-- Opening Marker --
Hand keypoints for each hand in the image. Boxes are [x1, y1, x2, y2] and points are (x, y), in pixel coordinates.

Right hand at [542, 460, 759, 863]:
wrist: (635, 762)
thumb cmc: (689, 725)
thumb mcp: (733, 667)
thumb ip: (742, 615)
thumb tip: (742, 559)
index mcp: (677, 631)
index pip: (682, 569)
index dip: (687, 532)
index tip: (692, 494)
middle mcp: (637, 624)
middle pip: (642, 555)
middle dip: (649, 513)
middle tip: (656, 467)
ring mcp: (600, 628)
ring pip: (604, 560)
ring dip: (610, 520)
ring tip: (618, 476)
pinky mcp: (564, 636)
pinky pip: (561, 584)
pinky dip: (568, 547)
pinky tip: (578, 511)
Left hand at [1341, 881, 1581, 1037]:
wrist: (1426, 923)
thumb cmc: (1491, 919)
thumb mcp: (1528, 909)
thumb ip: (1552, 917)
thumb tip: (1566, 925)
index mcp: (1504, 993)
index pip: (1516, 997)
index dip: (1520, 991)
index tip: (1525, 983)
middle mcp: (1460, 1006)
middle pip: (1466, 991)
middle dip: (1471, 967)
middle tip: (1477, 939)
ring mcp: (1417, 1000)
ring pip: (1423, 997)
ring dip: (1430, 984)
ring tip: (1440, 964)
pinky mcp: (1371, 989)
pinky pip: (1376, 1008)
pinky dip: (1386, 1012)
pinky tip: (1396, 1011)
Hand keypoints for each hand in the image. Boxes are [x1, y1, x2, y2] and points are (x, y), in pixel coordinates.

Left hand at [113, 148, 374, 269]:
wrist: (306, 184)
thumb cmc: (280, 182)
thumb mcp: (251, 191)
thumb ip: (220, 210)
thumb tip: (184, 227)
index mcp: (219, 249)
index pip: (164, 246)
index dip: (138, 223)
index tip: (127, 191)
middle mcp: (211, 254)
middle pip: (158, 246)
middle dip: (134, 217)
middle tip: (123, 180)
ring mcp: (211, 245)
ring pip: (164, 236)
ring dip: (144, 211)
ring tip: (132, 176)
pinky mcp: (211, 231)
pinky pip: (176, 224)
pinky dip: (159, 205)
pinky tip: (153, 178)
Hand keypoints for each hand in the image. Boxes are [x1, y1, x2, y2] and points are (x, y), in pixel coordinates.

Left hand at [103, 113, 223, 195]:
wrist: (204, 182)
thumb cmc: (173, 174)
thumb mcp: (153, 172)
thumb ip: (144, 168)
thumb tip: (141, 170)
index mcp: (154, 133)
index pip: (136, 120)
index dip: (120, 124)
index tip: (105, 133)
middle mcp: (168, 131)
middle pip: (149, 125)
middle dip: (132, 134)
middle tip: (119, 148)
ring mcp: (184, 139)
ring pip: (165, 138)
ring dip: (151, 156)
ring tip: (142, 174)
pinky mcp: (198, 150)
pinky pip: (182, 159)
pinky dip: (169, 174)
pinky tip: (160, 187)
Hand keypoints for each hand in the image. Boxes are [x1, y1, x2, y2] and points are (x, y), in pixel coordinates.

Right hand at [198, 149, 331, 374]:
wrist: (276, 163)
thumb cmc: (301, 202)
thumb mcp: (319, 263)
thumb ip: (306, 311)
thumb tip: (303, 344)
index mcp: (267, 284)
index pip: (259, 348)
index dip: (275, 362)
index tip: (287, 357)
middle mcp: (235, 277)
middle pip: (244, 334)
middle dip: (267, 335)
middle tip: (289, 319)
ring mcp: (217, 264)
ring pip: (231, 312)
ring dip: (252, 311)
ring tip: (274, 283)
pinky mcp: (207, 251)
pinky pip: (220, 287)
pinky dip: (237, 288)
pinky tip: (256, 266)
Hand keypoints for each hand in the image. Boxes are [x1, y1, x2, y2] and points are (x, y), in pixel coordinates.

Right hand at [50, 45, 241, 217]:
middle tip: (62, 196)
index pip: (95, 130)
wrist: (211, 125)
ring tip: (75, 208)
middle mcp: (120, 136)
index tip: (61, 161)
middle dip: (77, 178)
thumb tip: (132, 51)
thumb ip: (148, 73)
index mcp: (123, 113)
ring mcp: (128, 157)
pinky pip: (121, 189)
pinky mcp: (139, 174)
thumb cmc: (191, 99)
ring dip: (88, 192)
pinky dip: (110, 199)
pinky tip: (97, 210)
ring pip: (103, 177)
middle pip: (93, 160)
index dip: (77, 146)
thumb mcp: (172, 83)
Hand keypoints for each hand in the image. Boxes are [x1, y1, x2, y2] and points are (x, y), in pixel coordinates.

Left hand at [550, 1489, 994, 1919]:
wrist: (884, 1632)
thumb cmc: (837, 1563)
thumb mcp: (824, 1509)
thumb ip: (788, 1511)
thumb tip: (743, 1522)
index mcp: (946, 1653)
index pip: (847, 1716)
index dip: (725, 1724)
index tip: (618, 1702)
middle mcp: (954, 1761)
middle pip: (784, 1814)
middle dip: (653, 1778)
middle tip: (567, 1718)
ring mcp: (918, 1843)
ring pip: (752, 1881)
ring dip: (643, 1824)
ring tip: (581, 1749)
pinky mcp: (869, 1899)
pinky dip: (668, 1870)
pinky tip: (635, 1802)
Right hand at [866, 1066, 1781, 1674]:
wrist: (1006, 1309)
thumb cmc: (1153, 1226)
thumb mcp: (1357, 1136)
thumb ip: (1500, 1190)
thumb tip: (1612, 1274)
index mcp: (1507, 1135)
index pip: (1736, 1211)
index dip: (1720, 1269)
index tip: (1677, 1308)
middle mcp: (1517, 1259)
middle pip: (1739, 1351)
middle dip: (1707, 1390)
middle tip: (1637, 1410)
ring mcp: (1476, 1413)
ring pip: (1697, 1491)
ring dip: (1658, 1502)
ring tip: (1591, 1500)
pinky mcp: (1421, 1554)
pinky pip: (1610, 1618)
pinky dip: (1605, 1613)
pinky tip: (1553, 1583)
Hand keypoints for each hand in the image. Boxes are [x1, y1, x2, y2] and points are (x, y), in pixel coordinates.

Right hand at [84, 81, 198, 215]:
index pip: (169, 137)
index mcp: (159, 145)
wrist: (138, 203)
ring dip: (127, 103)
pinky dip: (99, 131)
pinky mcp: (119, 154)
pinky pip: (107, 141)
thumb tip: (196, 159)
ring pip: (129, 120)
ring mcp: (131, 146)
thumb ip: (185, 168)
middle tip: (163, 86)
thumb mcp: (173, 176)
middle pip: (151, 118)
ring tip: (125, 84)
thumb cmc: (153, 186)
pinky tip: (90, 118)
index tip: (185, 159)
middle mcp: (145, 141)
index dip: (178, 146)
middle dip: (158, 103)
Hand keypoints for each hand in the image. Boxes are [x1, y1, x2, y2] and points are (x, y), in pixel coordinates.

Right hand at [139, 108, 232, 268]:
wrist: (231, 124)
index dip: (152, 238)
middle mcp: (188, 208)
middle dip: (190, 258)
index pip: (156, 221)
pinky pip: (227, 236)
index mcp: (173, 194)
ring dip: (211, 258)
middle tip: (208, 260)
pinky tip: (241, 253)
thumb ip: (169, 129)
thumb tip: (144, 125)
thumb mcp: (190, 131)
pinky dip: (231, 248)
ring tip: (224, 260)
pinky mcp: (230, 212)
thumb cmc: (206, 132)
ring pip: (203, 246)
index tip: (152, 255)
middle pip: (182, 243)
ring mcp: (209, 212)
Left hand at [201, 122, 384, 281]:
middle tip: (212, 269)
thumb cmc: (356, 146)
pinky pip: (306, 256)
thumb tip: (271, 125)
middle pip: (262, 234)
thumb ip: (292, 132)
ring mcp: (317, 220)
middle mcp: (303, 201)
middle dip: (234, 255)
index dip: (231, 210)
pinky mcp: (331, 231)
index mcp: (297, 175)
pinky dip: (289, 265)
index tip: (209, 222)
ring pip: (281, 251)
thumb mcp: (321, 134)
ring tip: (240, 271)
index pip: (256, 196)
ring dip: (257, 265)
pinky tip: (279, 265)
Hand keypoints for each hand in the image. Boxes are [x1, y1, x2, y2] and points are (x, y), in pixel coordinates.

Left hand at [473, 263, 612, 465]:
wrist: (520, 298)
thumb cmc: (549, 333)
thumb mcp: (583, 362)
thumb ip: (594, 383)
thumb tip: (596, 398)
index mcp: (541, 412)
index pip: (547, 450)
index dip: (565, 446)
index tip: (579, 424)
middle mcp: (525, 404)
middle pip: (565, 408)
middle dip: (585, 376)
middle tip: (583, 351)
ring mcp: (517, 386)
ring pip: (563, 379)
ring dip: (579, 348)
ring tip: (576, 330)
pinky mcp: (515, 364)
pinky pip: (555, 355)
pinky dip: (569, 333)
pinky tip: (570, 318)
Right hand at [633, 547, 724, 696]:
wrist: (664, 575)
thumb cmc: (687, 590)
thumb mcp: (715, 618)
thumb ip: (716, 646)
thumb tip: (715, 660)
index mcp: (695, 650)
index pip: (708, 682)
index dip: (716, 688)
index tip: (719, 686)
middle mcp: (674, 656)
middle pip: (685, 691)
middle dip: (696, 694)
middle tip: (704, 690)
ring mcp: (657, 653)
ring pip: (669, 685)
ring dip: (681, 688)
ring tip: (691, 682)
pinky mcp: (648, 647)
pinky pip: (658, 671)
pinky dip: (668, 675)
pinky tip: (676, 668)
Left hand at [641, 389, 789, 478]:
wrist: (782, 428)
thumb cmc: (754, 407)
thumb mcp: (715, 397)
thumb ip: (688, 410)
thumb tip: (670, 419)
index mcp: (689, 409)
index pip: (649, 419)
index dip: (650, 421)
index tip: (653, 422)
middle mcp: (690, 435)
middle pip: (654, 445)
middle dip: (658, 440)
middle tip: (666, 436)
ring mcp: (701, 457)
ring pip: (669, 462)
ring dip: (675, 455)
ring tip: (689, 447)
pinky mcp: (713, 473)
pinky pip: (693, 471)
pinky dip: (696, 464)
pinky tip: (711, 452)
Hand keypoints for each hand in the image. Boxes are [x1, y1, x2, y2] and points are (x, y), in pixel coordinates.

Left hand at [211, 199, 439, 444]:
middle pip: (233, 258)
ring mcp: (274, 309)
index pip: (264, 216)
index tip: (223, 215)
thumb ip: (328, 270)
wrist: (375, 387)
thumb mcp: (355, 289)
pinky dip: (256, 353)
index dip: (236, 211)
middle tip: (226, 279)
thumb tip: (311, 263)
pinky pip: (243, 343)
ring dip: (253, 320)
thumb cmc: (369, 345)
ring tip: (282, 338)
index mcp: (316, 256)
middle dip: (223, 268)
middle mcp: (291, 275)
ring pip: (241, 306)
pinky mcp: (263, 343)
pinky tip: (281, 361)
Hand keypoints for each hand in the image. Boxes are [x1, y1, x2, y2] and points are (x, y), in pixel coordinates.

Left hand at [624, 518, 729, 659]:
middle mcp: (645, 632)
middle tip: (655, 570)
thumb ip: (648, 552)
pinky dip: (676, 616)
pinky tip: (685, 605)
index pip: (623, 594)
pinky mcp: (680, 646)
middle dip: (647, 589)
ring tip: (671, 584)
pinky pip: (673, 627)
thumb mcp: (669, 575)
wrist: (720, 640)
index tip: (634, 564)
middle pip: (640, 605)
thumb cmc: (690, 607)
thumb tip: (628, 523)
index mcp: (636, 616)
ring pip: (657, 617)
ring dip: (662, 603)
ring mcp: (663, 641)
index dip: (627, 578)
-- Closing Marker --
## Task details
Counting only lines that contain the string "Left", say how many appear in the listing above, with the number as the entire reply.

## Reply to the task
9